At the heart of the model lies the intelligent integration of different types of data, which together provide a comprehensive picture of air pollution across the city. In total, three main categories of data feed into the model:
-
Historical data – past measurements of air pollutants such as nitrogen dioxide (NO₂) and particulate matter (PM₁₀, PM₂.₅), along with weather conditions and traffic data. These provide the foundation for the model to recognise and learn the relationships between variables.
-
Current, time-varying data – snapshots of traffic data and the latest weather information available in real time or with a short delay. These allow the model to respond to the present situation and improve short-term predictions.
-
Spatially variable data – information that reflects how the city is structured, including information on land use (e.g. green spaces, residential areas), building density, and the layout of the road network. The impact of these factors on air quality varies by location.

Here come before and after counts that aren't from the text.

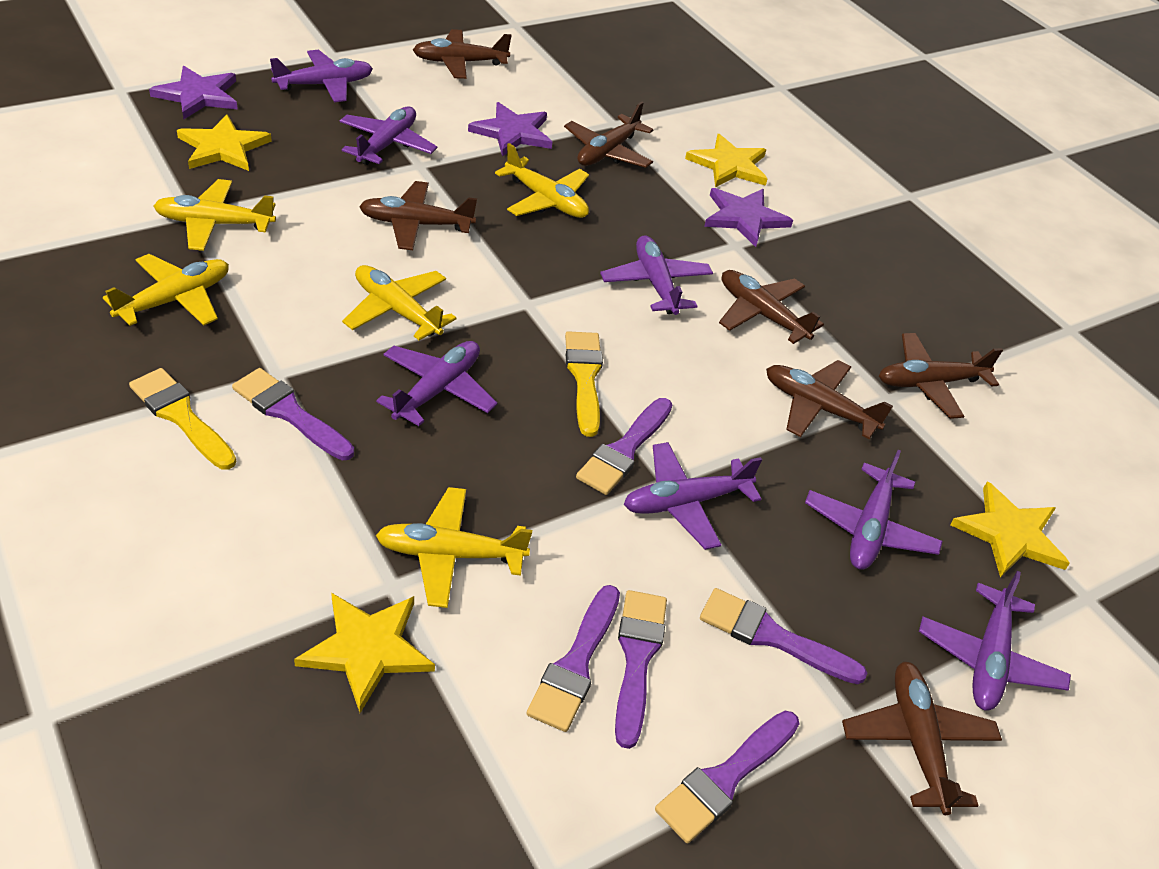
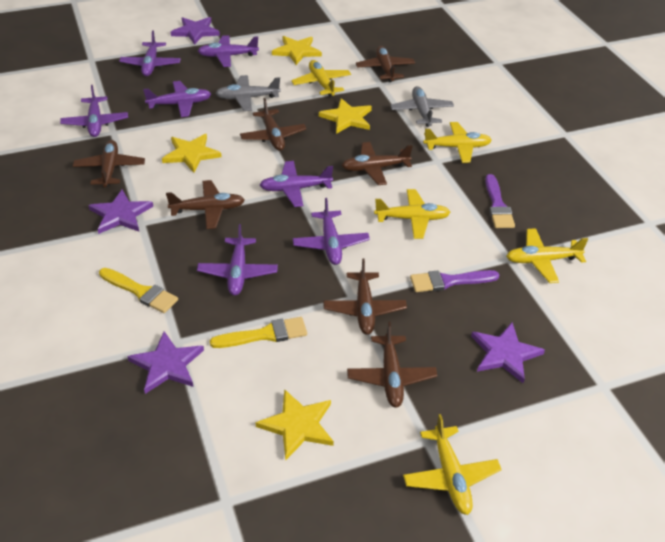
grey plane: none = 0 -> [215,75,281,111] [390,86,454,127] = 2
purple brush: [232,368,354,460] [526,585,620,732] [576,398,672,495] [615,590,667,749] [655,711,799,843] [700,588,867,684] = 6 -> [410,270,499,292] [485,174,515,228] = 2
purple star: [149,66,238,119] [468,102,552,157] [704,188,793,247] = 3 -> [88,190,153,234] [127,331,204,394] [171,17,220,45] [471,322,545,383] = 4

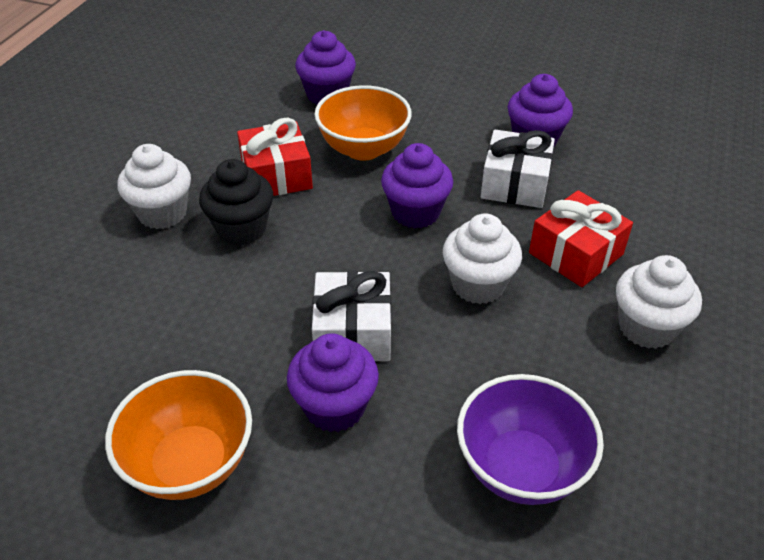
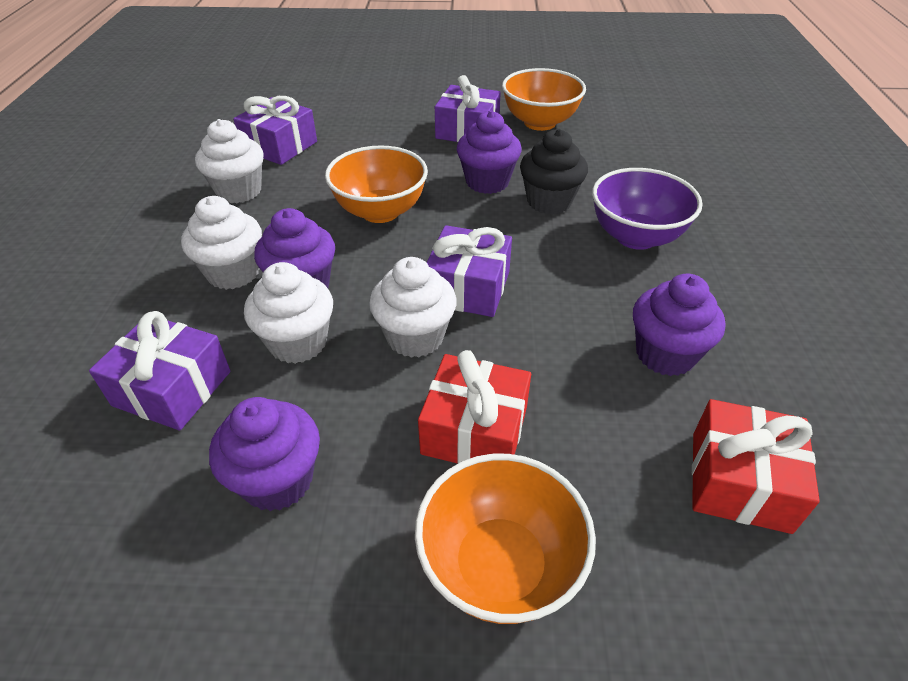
orange bowl: [105,370,252,500] [314,85,412,161] = 2 -> [325,145,428,223] [415,454,596,624] [502,68,586,131] = 3
purple gift: none = 0 -> [89,311,231,430] [233,96,317,165] [426,225,512,317] [435,75,501,142] = 4
white cupcake: [117,144,191,229] [443,213,522,304] [616,255,702,349] = 3 -> [181,196,262,290] [195,119,264,203] [244,262,333,364] [369,257,457,358] = 4
white gift: [312,271,391,361] [481,130,555,208] = 2 -> none = 0

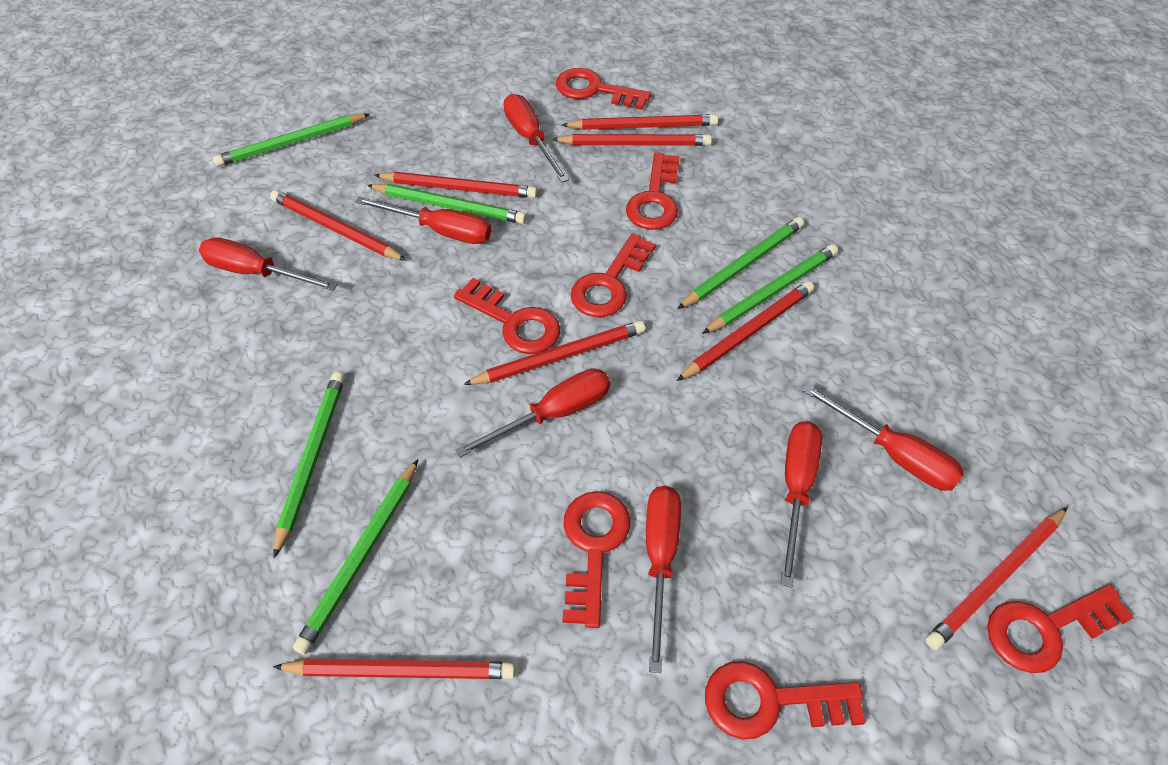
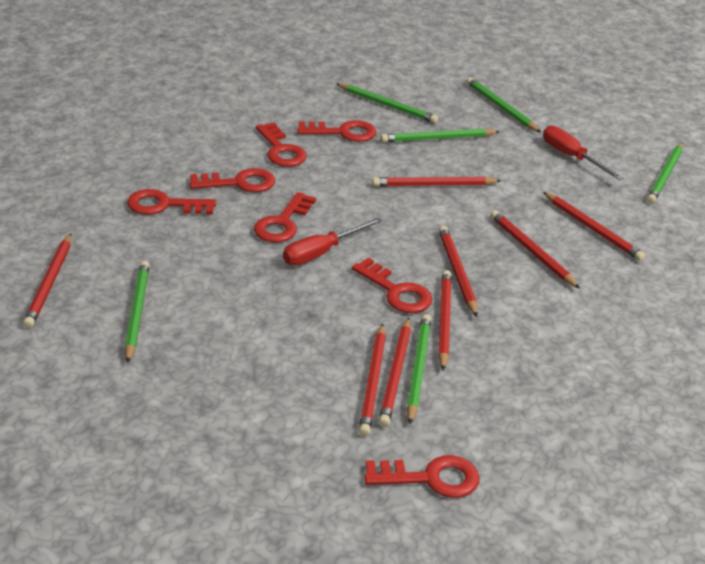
red screwdriver: [199,237,338,291] [355,196,491,244] [455,368,610,458] [503,94,569,183] [646,486,681,673] [781,421,822,588] [802,384,964,491] = 7 -> [283,217,383,265] [543,126,624,180] = 2

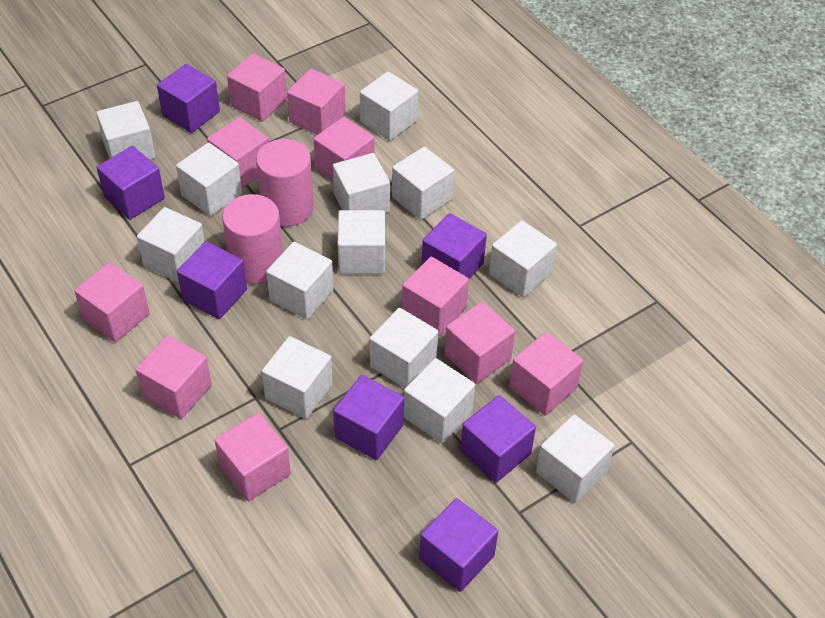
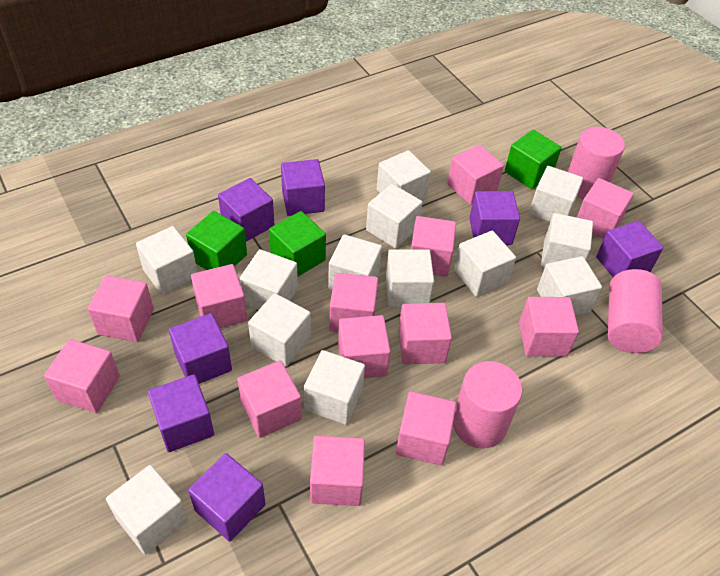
green cube: none = 0 -> [186,211,247,270] [269,211,326,277] [505,130,562,189] = 3
pink cube: [74,262,150,342] [135,335,212,419] [207,117,269,188] [215,413,291,501] [227,54,287,122] [287,69,346,135] [314,117,375,180] [402,257,469,336] [444,302,515,384] [509,332,583,416] = 10 -> [44,339,120,413] [88,275,154,342] [191,264,247,328] [237,360,302,438] [310,436,365,506] [329,273,378,332] [338,315,390,378] [396,391,456,465] [398,303,452,364] [411,216,456,277] [447,144,504,205] [519,297,579,357] [577,178,634,239] = 13
pink cylinder: [222,194,283,284] [256,139,314,227] = 2 -> [453,361,522,449] [568,127,625,199] [608,269,663,353] = 3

To consolidate this information, the model draws on a variety of sources, including:
-
BLUME, the Berlin Air Quality Monitoring Network (available in German only), providing accurate measurements of air pollution levels at numerous locations across the city,
-
weather forecasts from Germany’s Meteorological Service (DWD),
-
Copernicus CAMS, a European programme sharing environmental data on atmospheric conditions at continental and global scales,
- traffic data from Berlin’s viz.berlin.de platform, offering detailed insights into traffic volumes and vehicle movements,
-
urban structure data from the Geoportal Berlin, including information on urban development, road layouts, and land use, and
- even school holiday schedules, as these are known to greatly influence traffic volumes and, in turn, air quality.